#### Exercise brief:
Return every entry exactly. Leave nothing out.

#### Supplied data:
□ □ □
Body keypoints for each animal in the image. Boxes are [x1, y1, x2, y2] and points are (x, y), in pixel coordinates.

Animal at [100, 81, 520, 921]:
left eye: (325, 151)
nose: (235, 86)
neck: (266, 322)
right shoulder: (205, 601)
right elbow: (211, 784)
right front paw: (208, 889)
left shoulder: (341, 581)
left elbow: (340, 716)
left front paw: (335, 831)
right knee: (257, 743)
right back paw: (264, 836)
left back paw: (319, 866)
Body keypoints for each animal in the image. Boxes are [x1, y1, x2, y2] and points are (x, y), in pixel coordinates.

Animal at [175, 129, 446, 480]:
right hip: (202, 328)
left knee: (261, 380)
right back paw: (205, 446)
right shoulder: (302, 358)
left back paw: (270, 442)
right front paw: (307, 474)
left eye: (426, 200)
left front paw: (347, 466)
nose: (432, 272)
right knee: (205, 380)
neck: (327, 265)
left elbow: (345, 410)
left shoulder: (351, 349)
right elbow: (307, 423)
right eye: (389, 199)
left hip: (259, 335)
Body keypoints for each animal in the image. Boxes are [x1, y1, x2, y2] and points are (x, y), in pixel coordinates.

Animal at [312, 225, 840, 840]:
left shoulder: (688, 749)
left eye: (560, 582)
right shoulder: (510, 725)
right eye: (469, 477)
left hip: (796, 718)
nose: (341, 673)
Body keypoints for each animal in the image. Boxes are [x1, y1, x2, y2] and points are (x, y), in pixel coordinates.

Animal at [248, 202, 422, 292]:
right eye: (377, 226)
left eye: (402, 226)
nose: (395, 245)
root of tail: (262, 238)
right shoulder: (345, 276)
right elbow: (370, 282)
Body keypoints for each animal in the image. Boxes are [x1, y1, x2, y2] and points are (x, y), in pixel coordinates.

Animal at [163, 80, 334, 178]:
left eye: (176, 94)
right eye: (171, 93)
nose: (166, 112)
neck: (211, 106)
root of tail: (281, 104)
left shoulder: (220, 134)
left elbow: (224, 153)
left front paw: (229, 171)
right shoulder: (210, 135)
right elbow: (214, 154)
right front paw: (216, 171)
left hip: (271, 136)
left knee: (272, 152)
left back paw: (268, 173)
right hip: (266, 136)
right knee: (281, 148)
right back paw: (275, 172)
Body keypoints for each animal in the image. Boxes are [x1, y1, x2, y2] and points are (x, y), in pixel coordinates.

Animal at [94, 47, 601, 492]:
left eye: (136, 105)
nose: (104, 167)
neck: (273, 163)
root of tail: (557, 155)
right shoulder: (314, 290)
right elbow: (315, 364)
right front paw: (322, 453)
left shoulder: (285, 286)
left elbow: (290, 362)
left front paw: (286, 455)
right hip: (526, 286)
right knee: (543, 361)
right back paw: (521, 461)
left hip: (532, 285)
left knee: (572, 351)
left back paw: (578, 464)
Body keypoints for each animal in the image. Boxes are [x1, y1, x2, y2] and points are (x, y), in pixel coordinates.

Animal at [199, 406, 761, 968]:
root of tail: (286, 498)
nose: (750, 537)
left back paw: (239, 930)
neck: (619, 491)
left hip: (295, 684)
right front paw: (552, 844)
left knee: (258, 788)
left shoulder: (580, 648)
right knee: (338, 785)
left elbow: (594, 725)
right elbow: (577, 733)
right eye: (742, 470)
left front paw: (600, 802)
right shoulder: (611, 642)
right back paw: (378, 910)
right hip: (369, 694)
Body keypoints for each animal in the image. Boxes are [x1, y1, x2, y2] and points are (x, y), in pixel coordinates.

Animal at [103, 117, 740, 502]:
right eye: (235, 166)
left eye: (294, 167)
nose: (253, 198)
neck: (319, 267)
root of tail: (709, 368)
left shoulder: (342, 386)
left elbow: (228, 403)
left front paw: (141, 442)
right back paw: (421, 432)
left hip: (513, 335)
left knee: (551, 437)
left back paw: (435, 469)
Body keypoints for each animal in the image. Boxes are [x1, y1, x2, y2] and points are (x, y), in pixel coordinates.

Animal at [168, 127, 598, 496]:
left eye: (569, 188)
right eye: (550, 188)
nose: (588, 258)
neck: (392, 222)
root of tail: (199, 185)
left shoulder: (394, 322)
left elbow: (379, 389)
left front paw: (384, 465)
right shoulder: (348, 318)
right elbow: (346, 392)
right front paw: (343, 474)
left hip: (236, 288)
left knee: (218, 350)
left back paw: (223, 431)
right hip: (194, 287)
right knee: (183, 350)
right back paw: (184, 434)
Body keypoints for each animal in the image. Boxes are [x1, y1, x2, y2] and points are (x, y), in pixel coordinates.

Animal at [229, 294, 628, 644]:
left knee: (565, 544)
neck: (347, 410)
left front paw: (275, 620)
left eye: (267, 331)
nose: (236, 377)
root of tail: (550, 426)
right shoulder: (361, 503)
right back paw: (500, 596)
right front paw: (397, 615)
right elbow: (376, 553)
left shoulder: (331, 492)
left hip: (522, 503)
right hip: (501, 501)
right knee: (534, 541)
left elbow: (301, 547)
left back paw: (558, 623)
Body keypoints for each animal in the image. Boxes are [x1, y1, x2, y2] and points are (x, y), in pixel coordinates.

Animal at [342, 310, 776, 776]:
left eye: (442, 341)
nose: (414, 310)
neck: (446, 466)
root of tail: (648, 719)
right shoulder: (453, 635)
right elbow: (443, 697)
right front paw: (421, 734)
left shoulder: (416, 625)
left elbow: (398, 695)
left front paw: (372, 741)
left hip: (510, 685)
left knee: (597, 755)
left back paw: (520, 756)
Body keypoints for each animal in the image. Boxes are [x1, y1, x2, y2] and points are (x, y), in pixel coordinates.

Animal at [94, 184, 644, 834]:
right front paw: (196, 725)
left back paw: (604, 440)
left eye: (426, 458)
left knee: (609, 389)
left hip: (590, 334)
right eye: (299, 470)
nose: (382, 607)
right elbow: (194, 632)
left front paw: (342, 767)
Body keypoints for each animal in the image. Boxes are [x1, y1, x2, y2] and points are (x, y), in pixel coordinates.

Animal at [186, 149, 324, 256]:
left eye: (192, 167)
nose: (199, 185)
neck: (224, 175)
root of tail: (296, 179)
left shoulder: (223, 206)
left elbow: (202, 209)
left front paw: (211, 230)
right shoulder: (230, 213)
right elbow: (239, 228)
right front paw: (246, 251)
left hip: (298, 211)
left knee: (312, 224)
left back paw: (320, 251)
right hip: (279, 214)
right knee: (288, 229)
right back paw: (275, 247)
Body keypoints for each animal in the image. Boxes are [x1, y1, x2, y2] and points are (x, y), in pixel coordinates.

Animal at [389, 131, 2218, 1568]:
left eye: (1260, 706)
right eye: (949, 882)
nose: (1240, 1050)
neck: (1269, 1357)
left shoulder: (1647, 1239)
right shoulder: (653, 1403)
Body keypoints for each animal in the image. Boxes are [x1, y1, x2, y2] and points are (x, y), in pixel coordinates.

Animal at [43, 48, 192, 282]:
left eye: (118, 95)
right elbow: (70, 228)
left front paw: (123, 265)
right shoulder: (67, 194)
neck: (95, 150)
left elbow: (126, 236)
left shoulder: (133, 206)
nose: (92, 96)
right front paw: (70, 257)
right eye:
□ □ □
#### Solution:
Body keypoints for each animal in the image. Boxes are [x1, y1, x2, y2] and points are (x, y), in pixel coordinates.

Animal at [100, 81, 520, 921]:
left eye: (325, 151)
nose: (235, 86)
neck: (266, 322)
right shoulder: (205, 601)
right elbow: (211, 784)
right front paw: (208, 889)
left shoulder: (341, 581)
left elbow: (340, 716)
left front paw: (335, 831)
right knee: (257, 743)
right back paw: (264, 836)
left back paw: (319, 866)
Body keypoints for each animal in the image. Boxes are [x1, y1, x2, y2] and points are (x, y), in pixel coordinates.

Animal at [175, 129, 446, 480]:
right hip: (202, 328)
left knee: (261, 380)
right back paw: (205, 446)
right shoulder: (302, 358)
left back paw: (270, 442)
right front paw: (307, 474)
left eye: (426, 200)
left front paw: (347, 466)
nose: (432, 272)
right knee: (205, 380)
neck: (327, 265)
left elbow: (345, 410)
left shoulder: (351, 349)
right elbow: (307, 423)
right eye: (389, 199)
left hip: (259, 335)
Body keypoints for each animal in the image. Boxes are [x1, y1, x2, y2] and points are (x, y), in pixel coordinates.

Animal at [312, 225, 840, 840]:
left shoulder: (688, 749)
left eye: (560, 582)
right shoulder: (510, 725)
right eye: (469, 477)
left hip: (796, 718)
nose: (341, 673)
Body keypoints for each animal in the image. Boxes are [x1, y1, x2, y2] and points are (x, y), in pixel coordinates.

Animal at [248, 202, 422, 292]:
right eye: (377, 226)
left eye: (402, 226)
nose: (395, 245)
root of tail: (262, 238)
right shoulder: (345, 276)
right elbow: (370, 282)
Body keypoints for each animal in the image. Boxes are [x1, y1, x2, y2] and points are (x, y), in pixel coordinates.

Animal at [163, 80, 334, 178]:
left eye: (176, 94)
right eye: (171, 93)
nose: (166, 112)
neck: (211, 106)
root of tail: (281, 104)
left shoulder: (220, 134)
left elbow: (224, 153)
left front paw: (229, 171)
right shoulder: (210, 135)
right elbow: (214, 154)
right front paw: (216, 171)
left hip: (271, 136)
left knee: (272, 152)
left back paw: (268, 173)
right hip: (266, 136)
right knee: (281, 148)
right back paw: (275, 172)
Body keypoints for each animal in the image. Boxes are [x1, y1, x2, y2] and points are (x, y), in pixel coordinates.

Animal at [94, 47, 601, 492]:
left eye: (136, 105)
nose: (104, 167)
neck: (273, 163)
root of tail: (557, 155)
right shoulder: (314, 290)
right elbow: (315, 364)
right front paw: (322, 453)
left shoulder: (285, 286)
left elbow: (290, 362)
left front paw: (286, 455)
right hip: (526, 286)
right knee: (543, 361)
right back paw: (521, 461)
left hip: (532, 285)
left knee: (572, 351)
left back paw: (578, 464)
Body keypoints for each animal in the image. Boxes are [x1, y1, x2, y2] and points are (x, y), in pixel coordinates.

Animal at [199, 406, 761, 968]:
root of tail: (286, 498)
nose: (750, 537)
left back paw: (239, 930)
neck: (619, 491)
left hip: (295, 684)
right front paw: (552, 844)
left knee: (258, 788)
left shoulder: (580, 648)
right knee: (338, 785)
left elbow: (594, 725)
right elbow: (577, 733)
right eye: (742, 470)
left front paw: (600, 802)
right shoulder: (611, 642)
right back paw: (378, 910)
right hip: (369, 694)
Body keypoints for each animal in the image. Boxes are [x1, y1, x2, y2] and points are (x, y), in pixel coordinates.

Animal at [103, 117, 740, 502]:
right eye: (235, 166)
left eye: (294, 167)
nose: (253, 198)
neck: (319, 267)
root of tail: (709, 368)
left shoulder: (342, 386)
left elbow: (228, 403)
left front paw: (141, 442)
right back paw: (421, 432)
left hip: (513, 335)
left knee: (551, 437)
left back paw: (435, 469)
Body keypoints for each animal in the image. Boxes are [x1, y1, x2, y2] and points are (x, y), in pixel coordinates.

Animal at [168, 127, 598, 496]:
left eye: (569, 188)
right eye: (550, 188)
nose: (588, 258)
neck: (392, 222)
root of tail: (199, 185)
left shoulder: (394, 322)
left elbow: (379, 389)
left front paw: (384, 465)
right shoulder: (348, 318)
right elbow: (346, 392)
right front paw: (343, 474)
left hip: (236, 288)
left knee: (218, 350)
left back paw: (223, 431)
right hip: (194, 287)
right knee: (183, 350)
right back paw: (184, 434)
Body keypoints for each animal in the image. Boxes are [x1, y1, x2, y2] and points are (x, y), in pixel coordinates.

Animal at [229, 294, 628, 644]:
left knee: (565, 544)
neck: (347, 410)
left front paw: (275, 620)
left eye: (267, 331)
nose: (236, 377)
root of tail: (550, 426)
right shoulder: (361, 503)
right back paw: (500, 596)
right front paw: (397, 615)
right elbow: (376, 553)
left shoulder: (331, 492)
left hip: (522, 503)
right hip: (501, 501)
right knee: (534, 541)
left elbow: (301, 547)
left back paw: (558, 623)
Body keypoints for each animal in the image. Boxes are [x1, y1, x2, y2] and points are (x, y), in pixel coordinates.

Animal at [342, 310, 776, 776]:
left eye: (442, 341)
nose: (414, 310)
neck: (446, 466)
root of tail: (648, 719)
right shoulder: (453, 635)
right elbow: (443, 697)
right front paw: (421, 734)
left shoulder: (416, 625)
left elbow: (398, 695)
left front paw: (372, 741)
left hip: (510, 685)
left knee: (597, 755)
left back paw: (520, 756)
Body keypoints for each animal in the image. Boxes are [x1, y1, x2, y2] and points are (x, y), in pixel coordinates.

Animal at [94, 184, 644, 834]:
right front paw: (196, 725)
left back paw: (604, 440)
left eye: (426, 458)
left knee: (609, 389)
left hip: (590, 334)
right eye: (299, 470)
nose: (382, 607)
right elbow: (194, 632)
left front paw: (342, 767)
Body keypoints for each animal in the image. Boxes are [x1, y1, x2, y2] and points are (x, y), in pixel coordinates.

Animal at [186, 149, 324, 256]:
left eye: (192, 167)
nose: (199, 185)
neck: (224, 175)
root of tail: (296, 179)
left shoulder: (223, 206)
left elbow: (202, 209)
left front paw: (211, 230)
right shoulder: (230, 213)
right elbow: (239, 228)
right front paw: (246, 251)
left hip: (298, 211)
left knee: (312, 224)
left back paw: (320, 251)
right hip: (279, 214)
right knee: (288, 229)
right back paw: (275, 247)
Body keypoints for each animal in the image. Boxes are [x1, y1, x2, y2] and points are (x, y), in pixel coordinates.

Animal at [389, 131, 2218, 1568]:
left eye: (1260, 706)
right eye: (949, 882)
nose: (1240, 1050)
neck: (1269, 1357)
left shoulder: (1647, 1239)
right shoulder: (653, 1403)
Body keypoints for each animal in the image. Boxes are [x1, y1, x2, y2] and points are (x, y), in pixel coordinates.

Animal at [43, 48, 192, 282]:
left eye: (118, 95)
right elbow: (70, 228)
left front paw: (123, 265)
right shoulder: (67, 194)
neck: (95, 150)
left elbow: (126, 236)
left shoulder: (133, 206)
nose: (92, 96)
right front paw: (70, 257)
right eye:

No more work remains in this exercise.